Kiat-Kiat Membentuk Anak Yang Sholeh/ah

Sarkub Share:
Share

 

Al-Mukarram KH Yusuf Chudlori menyampaikan resep agar mendapatkan anak saleh pada Majelis Muqimin Ahad Kliwon 5 Muharram 1437 tadi malam. Beliau menceritakan perjuangan Nabi Ibrahim agar memiliki anak yang saleh, sebagai bapak para nabi, jejak Khalilullah Ibrahim ‘alaihissalam patut kita tiru.

Nabi Ibrahim memohon selama 80 tahun agar diberi keturunan yang sholeh. Al-Quran mengabadikan doa pada surat Ash-Shaffat ayat 100. Tentu sebagai teladan yang wajib ditiru siapa saja yang menghendaki anak saleh.

رَبِّ هَبْ لِي مِنَ الصَّالِحِينَ

 “Ya Tuhanku, anugrahkanlah kepadaku (seorang anak) yang Termasuk orang-orang yang sholeh.” (QS Ash-Shaffat[37]: 100)

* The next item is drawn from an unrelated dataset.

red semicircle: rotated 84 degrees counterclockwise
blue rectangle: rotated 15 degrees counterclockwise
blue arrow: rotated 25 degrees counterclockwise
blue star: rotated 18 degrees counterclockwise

Tidak tanggung-tanggung, doa ini beliau panjatkan setiap malam selama 80 tahun! Sebuah waktu panjang yang tidak bisa melampauinya kecuali orang yang benar-benar memiliki tekad dan keinginan yang kuat. Sering kita melihat kebesaran seorang tokoh tanpa melihat perjuangannya mendapatkan derajat tersebut.

Nabi Ibrahim juga sangat gemar bersedekah. Kitab tafsir merekam, setiap tahun ia menyedekahkan 400 sapi dan 1000 kambing. Sebuah jumlah fantastis yang senilai tidak kurang dari 10 milyar, jika dikonversi harga sekarang.

Nabi Ibrahim juga terkenal dengan sebutan Abadh-dhuyuf (orang yang selalu memuliakan tamu) karena ia sangat pandai menghormat tamu. Ia selalu makan bersama para tamunya. Jika tidak ada tamu ke rumahnya, ia akan mencari orang untuk diajak makan bersama.

Konsistensi Sang Kekasih Allah dalam bersedekah amat berkaitan dengan keinginannya mendapat anak sholeh. Sebab sedekah dapat menghindarkan dari musibah. Musibah tentu tidak hanya berbentuk tanah longsor, gunung meletus, dan bencana alam lainnya. Musibah yang lebih besar justru ketika memiliki anak yang tidak sholeh.  Anak yang sulit diatur, apalagi tidak mau ngaji.

Sedekah seberapapun akan sangat berpengaruh terhadap keturunan kita. Semakin banyak sedekah semakin besar peluang memiliki anak sholeh. Jika anak sholeh sudah kita dapatkan, kita akan panen doa, sebab anak sholeh tidak mungkin akan lupa kepada orang tuanya.

“Jadi untuk mendapatkan anak sholeh, seorang ayah sebaiknya mencontoh Nabi Ibrahim dengan doa yang terus menerus dan sedekah yang tak putus-putus.”

Bagi seorang ibu, juga bisa belajar dari perjuangan Siti Hajar, istri Nabi Ibrahim ‘alaihissalam. Ia berkeliling Bukit Safa dan Marwa tujuh putaran untuk mencarikan air bagi putranya, Ismail. Sebuah perjuangan yang keras untuk memenui kebutuhan anaknya.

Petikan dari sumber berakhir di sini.